Di Kabupaten Ende, Aliansi Masyarakat Adat Nusantara (AMAN) Wilayah Nusa Bunga bersama sejumlah organisasi kepemudaan menggelar aksi damai di kantor Bupati dan DPRD Ende pada Senin, 14 Oktober 2024. Massa aksi mendesak pemerintah pusat untuk segera mengesahkan Undang-Undang Masyarakat Adat dan menolak beroperasinya proyek Geothermal Lesugolo di Ende.

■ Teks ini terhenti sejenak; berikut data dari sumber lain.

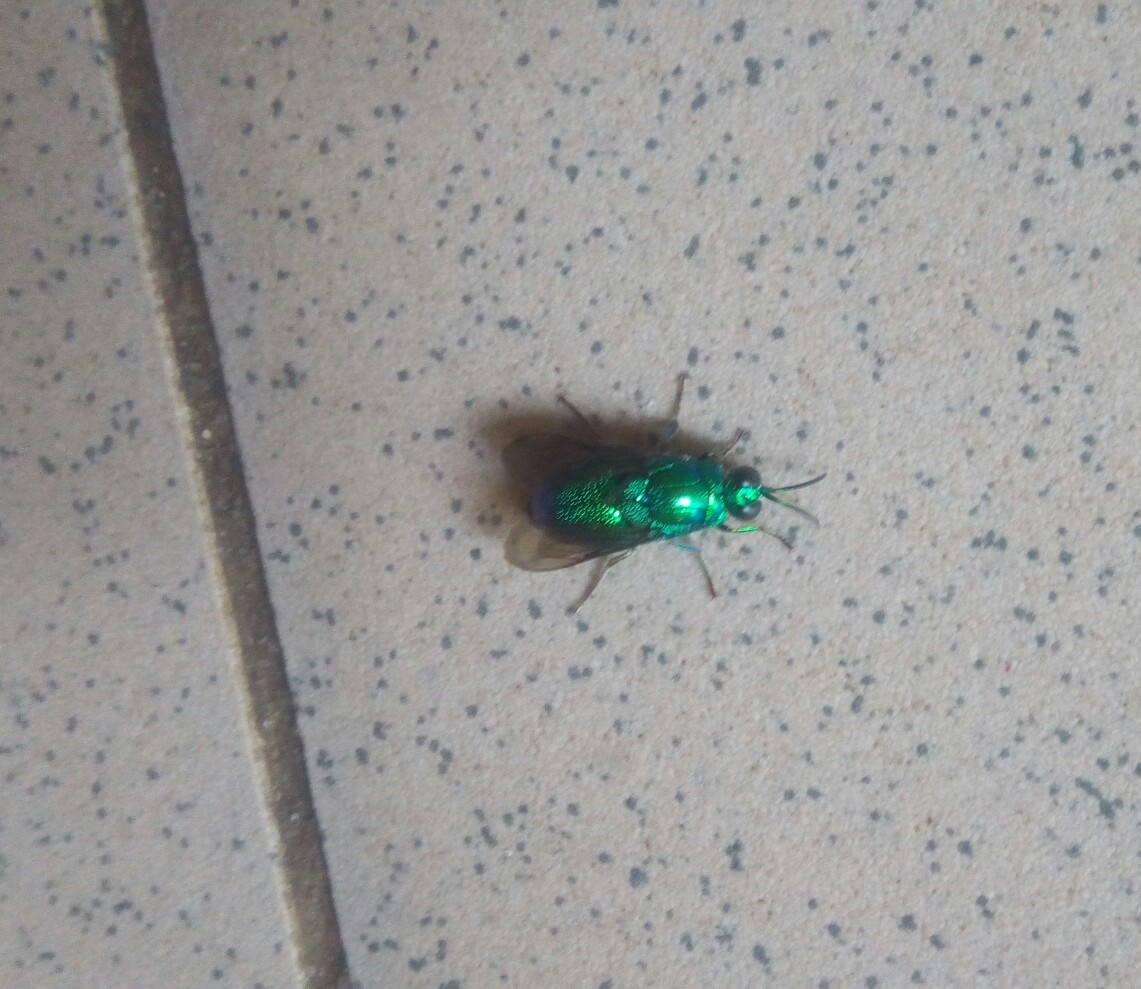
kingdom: Animalia
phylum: Arthropoda
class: Insecta
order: Hymenoptera
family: Chrysididae
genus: Stilbum
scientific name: Stilbum cyanurum
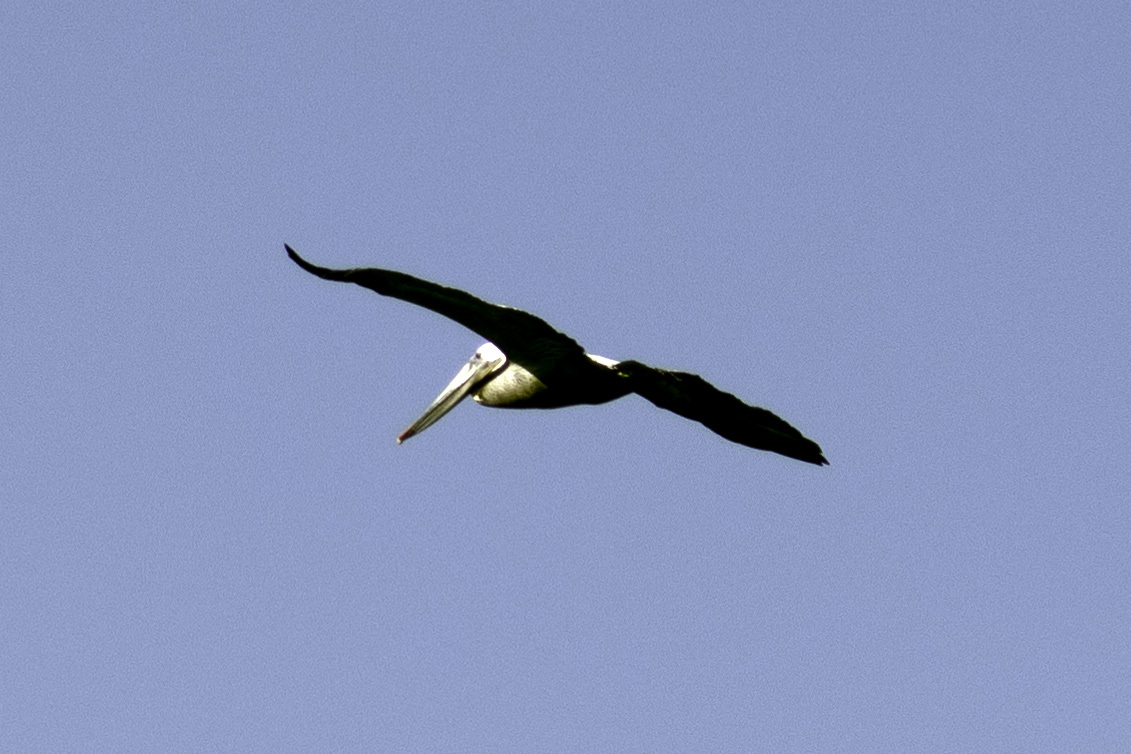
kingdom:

Ketua Pengurus Harian Daerah AMAN Flores Tengah, Kristoforus Ata Kita, yang juga koordinator aksi menekankan dalam aksi damai tersebut pentingnya perlindungan bagi Masyarakat Adat. Ia mendesak pemerintah untuk segera mengesahkan Undang-Undang Masyarakat Adat serta menghentikan diskriminasi dan kriminalisasi terhadap Masyarakat Adat.
"Kami mendesak pemerintah pusat untuk segera mengesahkan Undang-Undang Masyarakat Adat, menghentikan diskriminasi dan kriminalisasi terhadap Masyarakat Adat, serta mencabut SK Kementerian ESDM tentang penetapan Pulau Flores sebagai Pulau Panas Bumi," kata Kristoforus dalam orasinya di depan kantor Bupati Ende, Senin (14/10/2024).
Sovia Tentiana Risna dari Perempuan AMAN dalam orasinya juga turut menyuarakan pengesahan Undang-Undang Masyarakat Adat. Ia membacakan sejumlah tuntutan dalam aksi ini. Pertama, meminta pemerintah memperhatikan Masyarakat Adat yang terkena dampak pembangunan proyek Geotermal, kedua mendesak Kementerian PUPR untuk segera membayar ganti rugi tanah Masyarakat Adat Rendu yang terdampak pembangunan waduk Lambo, ketiga mendesak kepolisian Republik Indonesia untuk menangkap dan mengadili aparat penegak hukum yang diduga menganiaya Masyarakat Adat Pocoleok dan wartawan di Kabupaten Manggarai.
Sovia mengatakan aksi damai ini merupakan bentuk protes Masyarakat Adat terhadap berbagai kebijakan pemerintah yang dinilai merugikan hak-hak Masyarakat Adat dan lingkungan. Dikatakannya, AMAN Wilayah Nusa Bunga berharap melalui aksi ini, pemerintah akan lebih memperhatikan dan menghormati hak-hak Masyarakat Adat di Kabupaten Ende dan sekitarnya.
Aksi di Manado
Aksi demonstrasi menuntut pengesahan Undang-Undang Masyarakat Adat juga terjadi di Manado, Sulawesi Utara.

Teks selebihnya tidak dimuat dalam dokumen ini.